Sociedade

Medicamentos mais caros para travar ruturas

18 janeiro 2023 10:12

stephane de sakutin/getty images

Governo vai aumentar fármacos mais baratos para travar exportação para outros mercados. Preços vão subir até 5% durante o primeiro semestre do ano

18 janeiro 2023 10:12

Os remédios com um preço de venda ao público (PVP) mais reduzido vão ficar mais caros.
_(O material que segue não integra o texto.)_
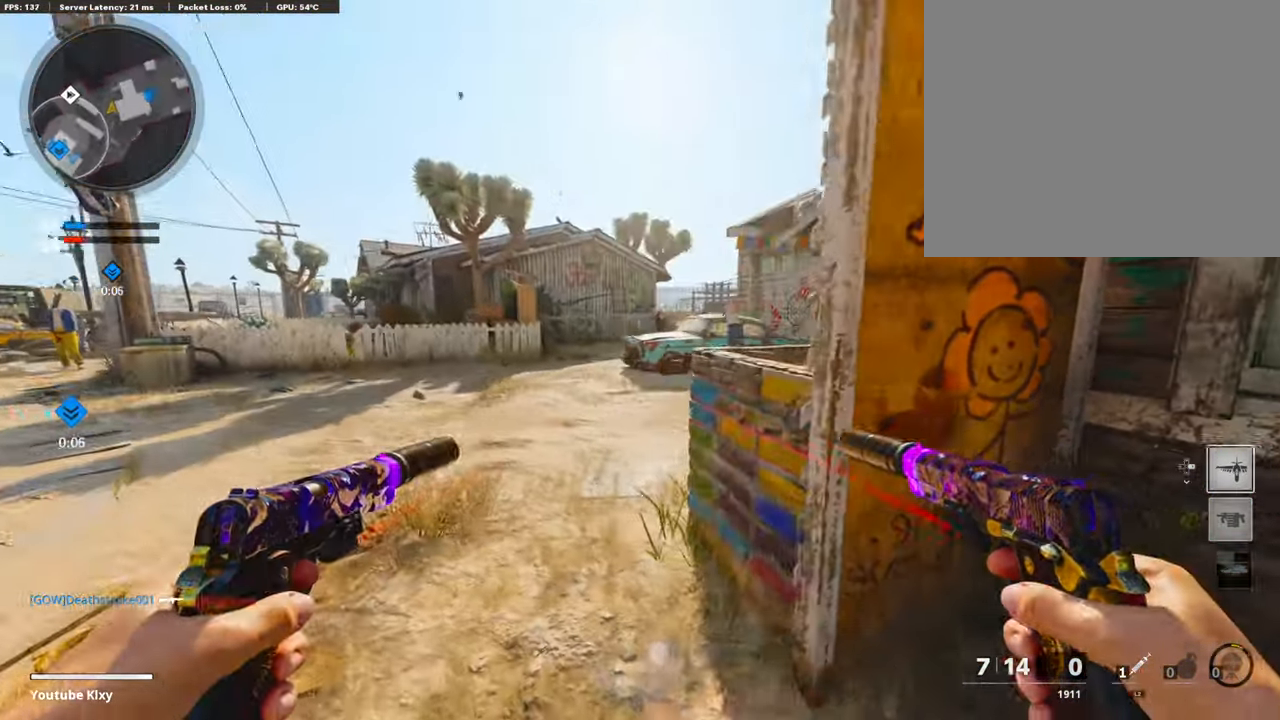
{"buttons": ["L3", "R3"], "left_stick": "up-left", "right_stick": "up", "events": [[117, "L3", "down"], [318, "right_stick", "up"], [402, "R3", "down"]]}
O Governo decidiu avançar com a atualização, para condicionar a exportações e, assim, garantir que não há ruturas nas farmácias nem nos hospitais portugueses.

Em comunicado, o gabinete do ministro da Saúde faz saber que “os medicamentos com PVP até 10 euros têm o preço atualizado em 5% e aqueles com preços entre 10 e 15 euros serão atualizados em 2%”. Já “os medicamentos com preço acima de 15 euros terão o seu preço revisto por comparação com a média dos quatro países de referência (Espanha, França, Itália e Eslovénia) e sempre que o preço esteja acima da média, ocorrerá a sua redução até ao máximo de 5%”.

A medida é justificada com a necessidade de “garantir a sua permanente disponibilização no mercado” e esse aumento controlado dos preços “é compensado pela redução de preço dos medicamentos mais caros”. Dito de outra forma, os portugueses vão gastar mais 0,5% na farmácia, ainda assim “muito abaixo dos valores da inflação”, salienta a equipa de Manuel Pizarro.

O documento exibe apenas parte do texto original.